On Jun 17, 1:42 am, Zach Hobesh <hob...@gmail.com> wrote:
> On Tue, Jun 16, 2009 at 6:37 PM, Chris Rebert<c...@rebertia.com> wrote:
> > On Tue, Jun 16, 2009 at 6:21 PM, <hob...@gmail.com> wrote:
> >> Hey Dave,
>
> >> Thanks for the helpful responses.
>
> >>> Option 2 is what you get by default.  Naturally it depends on what the
> >>> application  is using to launch the batch file, but the most common cases
> >>> will launch a separate process.
>
> >> The app ended up delaying starting the second batch file until it finished
> >> the first. I had the app trigger an infinite loop on completion, and sent
> >> two files through at the same time. The second file finished seconds after
> >> the first, but the batch file didn't trigger until I closed the first one.
>
> > Are you sure you aren't unknowingly having the app wait on the first
> > batch file process until it terminates?

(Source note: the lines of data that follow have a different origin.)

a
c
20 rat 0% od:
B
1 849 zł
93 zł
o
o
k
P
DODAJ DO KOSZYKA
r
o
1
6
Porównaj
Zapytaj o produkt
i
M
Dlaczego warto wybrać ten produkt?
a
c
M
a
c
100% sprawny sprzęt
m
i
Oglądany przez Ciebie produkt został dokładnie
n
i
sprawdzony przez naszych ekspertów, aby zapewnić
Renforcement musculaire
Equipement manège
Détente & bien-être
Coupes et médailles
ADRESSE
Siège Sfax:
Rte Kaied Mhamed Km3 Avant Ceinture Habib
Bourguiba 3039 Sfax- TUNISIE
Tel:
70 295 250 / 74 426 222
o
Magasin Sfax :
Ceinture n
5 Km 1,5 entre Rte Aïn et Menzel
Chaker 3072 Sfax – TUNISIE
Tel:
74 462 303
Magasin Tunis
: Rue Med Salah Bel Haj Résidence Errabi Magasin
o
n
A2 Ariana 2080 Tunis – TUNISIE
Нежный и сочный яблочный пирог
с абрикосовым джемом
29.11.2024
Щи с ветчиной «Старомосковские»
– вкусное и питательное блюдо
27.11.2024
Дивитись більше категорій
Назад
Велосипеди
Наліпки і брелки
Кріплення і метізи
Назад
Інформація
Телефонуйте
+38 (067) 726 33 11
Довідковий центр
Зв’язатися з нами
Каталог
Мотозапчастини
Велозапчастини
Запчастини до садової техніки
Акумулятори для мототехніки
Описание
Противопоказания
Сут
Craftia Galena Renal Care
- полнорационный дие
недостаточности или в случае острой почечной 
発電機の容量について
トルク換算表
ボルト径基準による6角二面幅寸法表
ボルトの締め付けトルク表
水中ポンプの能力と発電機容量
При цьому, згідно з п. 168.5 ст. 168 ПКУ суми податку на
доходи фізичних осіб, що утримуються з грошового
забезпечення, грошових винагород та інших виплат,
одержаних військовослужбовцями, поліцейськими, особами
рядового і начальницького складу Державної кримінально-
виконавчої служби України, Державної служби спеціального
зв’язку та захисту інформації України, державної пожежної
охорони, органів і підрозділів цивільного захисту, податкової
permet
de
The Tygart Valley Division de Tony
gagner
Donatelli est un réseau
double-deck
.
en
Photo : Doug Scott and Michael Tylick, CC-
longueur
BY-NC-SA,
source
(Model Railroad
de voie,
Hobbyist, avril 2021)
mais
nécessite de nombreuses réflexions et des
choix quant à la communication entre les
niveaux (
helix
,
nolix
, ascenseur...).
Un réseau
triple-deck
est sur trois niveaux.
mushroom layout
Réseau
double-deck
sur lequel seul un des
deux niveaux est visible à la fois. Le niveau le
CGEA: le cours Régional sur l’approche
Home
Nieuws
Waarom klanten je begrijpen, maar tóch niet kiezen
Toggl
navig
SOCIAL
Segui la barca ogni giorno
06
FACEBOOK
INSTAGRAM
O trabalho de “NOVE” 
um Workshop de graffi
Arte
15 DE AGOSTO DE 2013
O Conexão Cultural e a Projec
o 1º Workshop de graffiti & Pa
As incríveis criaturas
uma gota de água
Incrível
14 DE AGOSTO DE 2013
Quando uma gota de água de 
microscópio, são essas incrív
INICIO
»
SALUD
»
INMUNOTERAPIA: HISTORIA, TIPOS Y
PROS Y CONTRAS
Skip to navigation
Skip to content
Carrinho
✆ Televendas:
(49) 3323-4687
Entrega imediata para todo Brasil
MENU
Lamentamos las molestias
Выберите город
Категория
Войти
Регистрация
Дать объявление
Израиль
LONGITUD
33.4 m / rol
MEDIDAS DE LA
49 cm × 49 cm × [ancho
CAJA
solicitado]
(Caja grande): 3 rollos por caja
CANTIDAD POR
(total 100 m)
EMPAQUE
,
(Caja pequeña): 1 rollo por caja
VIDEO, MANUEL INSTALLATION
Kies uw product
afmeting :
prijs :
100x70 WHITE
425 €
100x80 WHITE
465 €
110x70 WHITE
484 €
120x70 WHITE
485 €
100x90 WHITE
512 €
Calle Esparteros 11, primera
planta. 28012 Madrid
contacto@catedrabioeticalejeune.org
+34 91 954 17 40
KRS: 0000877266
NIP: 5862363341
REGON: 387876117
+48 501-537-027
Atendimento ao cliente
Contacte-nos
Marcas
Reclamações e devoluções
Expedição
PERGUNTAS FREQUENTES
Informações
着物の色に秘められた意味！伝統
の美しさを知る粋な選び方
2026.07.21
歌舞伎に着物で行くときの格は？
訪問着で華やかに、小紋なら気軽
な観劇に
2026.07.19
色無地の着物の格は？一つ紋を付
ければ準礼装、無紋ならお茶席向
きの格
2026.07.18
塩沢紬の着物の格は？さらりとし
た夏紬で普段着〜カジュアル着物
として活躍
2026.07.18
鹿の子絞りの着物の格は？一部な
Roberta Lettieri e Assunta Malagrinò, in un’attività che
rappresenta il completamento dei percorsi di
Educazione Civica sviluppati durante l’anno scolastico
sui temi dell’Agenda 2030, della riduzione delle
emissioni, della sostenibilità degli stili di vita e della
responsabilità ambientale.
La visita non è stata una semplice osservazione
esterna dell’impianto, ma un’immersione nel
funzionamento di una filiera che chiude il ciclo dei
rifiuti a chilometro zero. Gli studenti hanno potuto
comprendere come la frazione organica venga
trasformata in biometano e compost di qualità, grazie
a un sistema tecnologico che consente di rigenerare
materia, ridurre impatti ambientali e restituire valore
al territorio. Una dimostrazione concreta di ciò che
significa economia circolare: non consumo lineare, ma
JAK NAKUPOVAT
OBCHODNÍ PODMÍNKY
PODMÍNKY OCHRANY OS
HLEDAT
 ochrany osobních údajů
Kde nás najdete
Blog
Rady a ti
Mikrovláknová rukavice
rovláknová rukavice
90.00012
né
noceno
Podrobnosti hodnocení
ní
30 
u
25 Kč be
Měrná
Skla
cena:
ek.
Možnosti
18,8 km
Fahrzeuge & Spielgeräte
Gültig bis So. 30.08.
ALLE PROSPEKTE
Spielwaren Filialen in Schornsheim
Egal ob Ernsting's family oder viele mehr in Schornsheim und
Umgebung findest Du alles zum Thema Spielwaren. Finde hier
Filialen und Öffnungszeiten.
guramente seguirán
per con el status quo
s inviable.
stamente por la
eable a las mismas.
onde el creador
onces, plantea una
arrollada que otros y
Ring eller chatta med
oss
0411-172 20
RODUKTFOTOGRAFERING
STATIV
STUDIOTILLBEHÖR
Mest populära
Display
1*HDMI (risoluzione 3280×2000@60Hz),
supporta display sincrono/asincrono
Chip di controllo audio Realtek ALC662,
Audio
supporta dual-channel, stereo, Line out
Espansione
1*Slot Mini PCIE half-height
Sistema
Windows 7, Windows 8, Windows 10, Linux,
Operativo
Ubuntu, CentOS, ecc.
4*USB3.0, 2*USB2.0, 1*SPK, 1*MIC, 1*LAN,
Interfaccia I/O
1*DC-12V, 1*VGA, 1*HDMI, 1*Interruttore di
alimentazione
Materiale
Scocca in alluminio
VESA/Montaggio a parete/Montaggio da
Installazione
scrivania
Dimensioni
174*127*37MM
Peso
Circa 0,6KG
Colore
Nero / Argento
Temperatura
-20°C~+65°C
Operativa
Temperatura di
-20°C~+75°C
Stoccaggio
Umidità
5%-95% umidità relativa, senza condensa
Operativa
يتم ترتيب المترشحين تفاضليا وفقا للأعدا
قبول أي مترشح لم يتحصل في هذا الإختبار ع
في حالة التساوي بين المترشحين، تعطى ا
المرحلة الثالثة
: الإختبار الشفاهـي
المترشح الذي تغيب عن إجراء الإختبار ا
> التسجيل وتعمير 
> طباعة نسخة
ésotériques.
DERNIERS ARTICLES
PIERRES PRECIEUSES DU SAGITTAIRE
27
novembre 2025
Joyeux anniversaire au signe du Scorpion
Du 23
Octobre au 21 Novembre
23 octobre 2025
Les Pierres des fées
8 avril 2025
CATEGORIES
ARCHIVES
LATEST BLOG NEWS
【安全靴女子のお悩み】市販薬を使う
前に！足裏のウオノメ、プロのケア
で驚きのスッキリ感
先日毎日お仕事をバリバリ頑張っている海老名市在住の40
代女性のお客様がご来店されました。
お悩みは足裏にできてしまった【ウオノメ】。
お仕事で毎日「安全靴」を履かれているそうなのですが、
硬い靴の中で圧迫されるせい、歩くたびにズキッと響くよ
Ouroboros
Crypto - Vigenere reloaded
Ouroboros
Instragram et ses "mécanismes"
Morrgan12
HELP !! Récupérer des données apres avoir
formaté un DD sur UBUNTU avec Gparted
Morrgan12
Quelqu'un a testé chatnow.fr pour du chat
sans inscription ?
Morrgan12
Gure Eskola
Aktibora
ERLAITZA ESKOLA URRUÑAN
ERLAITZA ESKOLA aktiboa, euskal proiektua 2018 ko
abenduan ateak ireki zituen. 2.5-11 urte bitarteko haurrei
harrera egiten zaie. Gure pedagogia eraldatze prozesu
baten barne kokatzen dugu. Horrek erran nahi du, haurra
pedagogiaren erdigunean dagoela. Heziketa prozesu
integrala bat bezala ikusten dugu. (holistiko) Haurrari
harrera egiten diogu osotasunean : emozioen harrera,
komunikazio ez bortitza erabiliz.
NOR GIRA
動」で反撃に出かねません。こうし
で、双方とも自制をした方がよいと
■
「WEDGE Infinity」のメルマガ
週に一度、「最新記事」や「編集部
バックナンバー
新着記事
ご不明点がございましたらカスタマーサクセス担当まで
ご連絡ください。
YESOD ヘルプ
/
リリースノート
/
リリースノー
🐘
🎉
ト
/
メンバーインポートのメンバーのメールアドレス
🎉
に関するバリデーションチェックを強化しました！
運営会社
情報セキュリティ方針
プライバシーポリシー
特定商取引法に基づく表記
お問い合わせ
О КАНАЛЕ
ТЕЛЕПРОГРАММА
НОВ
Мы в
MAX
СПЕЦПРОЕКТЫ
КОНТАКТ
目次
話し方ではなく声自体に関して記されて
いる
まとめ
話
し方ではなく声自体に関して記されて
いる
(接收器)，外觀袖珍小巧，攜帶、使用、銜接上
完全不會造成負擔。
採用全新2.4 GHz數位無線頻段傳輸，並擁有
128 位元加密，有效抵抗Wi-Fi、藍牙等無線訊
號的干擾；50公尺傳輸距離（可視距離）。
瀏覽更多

How exactly are you launching
> > the batch files?
>
> > Cheers,
> > Chris
> > --
> >http://blog.rebertia.com
>
> Hey Chris,
>
> I actually think that's what's happening, which is fine in my case
> (for now anyway) as I just need them all to complete, we don't need
> them running at the same time.  I'm using a job management system, and
> they have the option of triggering a command line after completing a
> job.
>
> A better/safer solution might be spawning another job and re-inserting
> to the jms queue.
>
> Thanks again,
>
> Zach


You might want to take a look at the Python-SIMPL toolkit (http://
www.icanprogram.com/06py/main.html).   SIMPL uses a Send/Receive/Reply
interprocess messaging scheme which will naturally queue requests for
you.   Without too much effort you may be able to reorient your scheme
to eliminate the batch file entirely.